Toyota's Torrance, Calif.-based U.S. sales arm is hoping, with a more emotional positioning, to appeal to younger baby boomers (40- to-60-year-olds) with a just-launched campaign for its large sedan, the Avalon.
And the new version of the car, which Toyota first showed in New York last April, also evinces Toyota's effort to change its game in terms of vehicle design -- especially important now that quality represents table-stakes and almost every automaker has raised that game. The new effort for the car, which was designed at Toyota's Calty studio in SoCal, and its design studio in Michigan, puts the reliability and quality message on the back burner and leads with an emotional appeal. The focus: how designers and engineers pulled the Avalon -- whose look evinces Toyota's new design -- out of the void.
The campaign, via Saatchi & Saatchi L.A., includes two TV ads, one of which shows the Avalon emerging from an inky vapor -- intended as a metaphor for the design “formula” -- as the camera caresses the car’s design elements. The ads are on network and cable television shows such as "Top Chef," "Rizzoli & Isles," "Royal Pains" and "Modern Family." The marketing campaign also delivers on the new “Let’s Go Places” brand theme launched in the fourth quarter.
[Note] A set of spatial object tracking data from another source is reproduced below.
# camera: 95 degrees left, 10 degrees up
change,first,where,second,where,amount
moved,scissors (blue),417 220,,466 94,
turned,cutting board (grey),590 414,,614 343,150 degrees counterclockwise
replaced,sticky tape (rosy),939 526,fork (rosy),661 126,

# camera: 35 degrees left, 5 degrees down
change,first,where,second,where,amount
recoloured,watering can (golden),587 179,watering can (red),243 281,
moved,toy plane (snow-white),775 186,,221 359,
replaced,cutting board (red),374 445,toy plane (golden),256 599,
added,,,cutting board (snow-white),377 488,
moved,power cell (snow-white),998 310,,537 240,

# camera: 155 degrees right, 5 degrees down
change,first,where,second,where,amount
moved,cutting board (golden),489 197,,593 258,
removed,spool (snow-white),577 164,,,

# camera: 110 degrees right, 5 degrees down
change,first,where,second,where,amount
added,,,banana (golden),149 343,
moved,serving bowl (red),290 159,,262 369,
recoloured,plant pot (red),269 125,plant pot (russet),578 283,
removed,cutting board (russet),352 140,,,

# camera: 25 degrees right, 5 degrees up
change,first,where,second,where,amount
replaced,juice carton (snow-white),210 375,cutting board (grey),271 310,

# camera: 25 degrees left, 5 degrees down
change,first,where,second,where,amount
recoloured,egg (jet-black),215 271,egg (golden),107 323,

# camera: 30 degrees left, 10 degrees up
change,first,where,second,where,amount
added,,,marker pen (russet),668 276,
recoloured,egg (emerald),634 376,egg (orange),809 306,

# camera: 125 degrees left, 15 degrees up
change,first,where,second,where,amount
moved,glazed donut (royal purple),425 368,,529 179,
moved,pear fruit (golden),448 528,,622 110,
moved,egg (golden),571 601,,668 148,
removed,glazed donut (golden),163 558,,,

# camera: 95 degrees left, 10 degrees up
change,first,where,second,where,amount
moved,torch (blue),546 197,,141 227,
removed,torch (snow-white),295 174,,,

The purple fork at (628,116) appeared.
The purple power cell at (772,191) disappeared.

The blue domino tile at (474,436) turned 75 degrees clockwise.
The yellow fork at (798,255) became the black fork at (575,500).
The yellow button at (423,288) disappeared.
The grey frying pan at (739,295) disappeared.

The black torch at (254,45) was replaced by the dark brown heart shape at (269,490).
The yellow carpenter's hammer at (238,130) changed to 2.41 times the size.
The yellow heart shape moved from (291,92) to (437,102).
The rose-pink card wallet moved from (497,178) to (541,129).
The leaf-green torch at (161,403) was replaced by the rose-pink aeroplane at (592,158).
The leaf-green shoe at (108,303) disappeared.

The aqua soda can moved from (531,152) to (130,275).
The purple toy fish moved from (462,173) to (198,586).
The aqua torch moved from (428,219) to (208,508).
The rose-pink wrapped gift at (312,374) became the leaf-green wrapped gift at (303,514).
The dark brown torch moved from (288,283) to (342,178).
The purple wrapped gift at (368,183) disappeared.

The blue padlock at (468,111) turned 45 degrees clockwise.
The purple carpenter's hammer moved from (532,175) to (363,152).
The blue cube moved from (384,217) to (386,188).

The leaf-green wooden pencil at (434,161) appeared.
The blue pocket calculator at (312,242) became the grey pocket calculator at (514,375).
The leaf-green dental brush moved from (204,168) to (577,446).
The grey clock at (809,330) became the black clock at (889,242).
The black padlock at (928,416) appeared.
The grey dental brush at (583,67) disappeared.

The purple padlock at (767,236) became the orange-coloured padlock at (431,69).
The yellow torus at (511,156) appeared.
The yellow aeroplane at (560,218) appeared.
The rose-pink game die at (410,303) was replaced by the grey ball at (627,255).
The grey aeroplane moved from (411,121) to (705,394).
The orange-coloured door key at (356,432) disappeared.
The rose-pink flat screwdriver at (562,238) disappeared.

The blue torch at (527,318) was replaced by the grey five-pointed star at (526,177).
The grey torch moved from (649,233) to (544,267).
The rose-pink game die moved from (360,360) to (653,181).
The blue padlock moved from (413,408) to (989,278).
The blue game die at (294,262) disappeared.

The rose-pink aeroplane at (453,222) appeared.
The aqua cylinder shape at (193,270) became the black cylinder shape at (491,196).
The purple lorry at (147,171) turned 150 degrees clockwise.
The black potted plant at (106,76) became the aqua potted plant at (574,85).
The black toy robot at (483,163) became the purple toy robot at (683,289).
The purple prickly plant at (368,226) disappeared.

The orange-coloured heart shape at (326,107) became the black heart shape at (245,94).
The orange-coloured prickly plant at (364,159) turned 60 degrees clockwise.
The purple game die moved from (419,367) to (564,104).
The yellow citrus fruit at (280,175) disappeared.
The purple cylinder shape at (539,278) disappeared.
The major focus is on digital, with Web films on YouTube and Toyota.com, plus partnerships with Pandora, Hulu, Trip Advisor, CNET and Food Network. Scalability is part of the digital strategy, with the campaign optimized for Web, mobile and tablets like Kindle Fire, iPad and iPhone platforms. Another critical component is search-engine optimization to make it easy for consumers to go from big-screen message to little-screen engagement, per Colin Morisako, advertising and planning manager for Toyota.
Awareness is a major issue for the car. Morisako tells Marketing Daily that about 50% of the target demo knows Avalon. "It's a target we have never spoken to," he says, adding that the screen-agnostic digital strategy is intended to help cure that. "We studied the media habits of this target, and found they are very receptive to advertising on second screens; they are watching TV with their tablets in their laps, and whatever intrigues them sends them online to learn more."
Current owners are around 67 years old, the oldest demographic in Toyota's lineup. "What has excited me about this is that it speaks to me, and I'm in the wheelhouse for this campaign," says Morisako. He says the brand did a handraiser program last year and got more than 100,000 people interested, and the average age was in the 50s. "We are generating interest with the right people."
Morisako explains that demographic research also had a social anthropology vector that found that young boomers switch screens as fast as younger consumers. "We sat with folks in their homes and were able to see how they interacted with their televisions: when they are captivated by a spot they go immediately online and research it. So we want to make that process easy."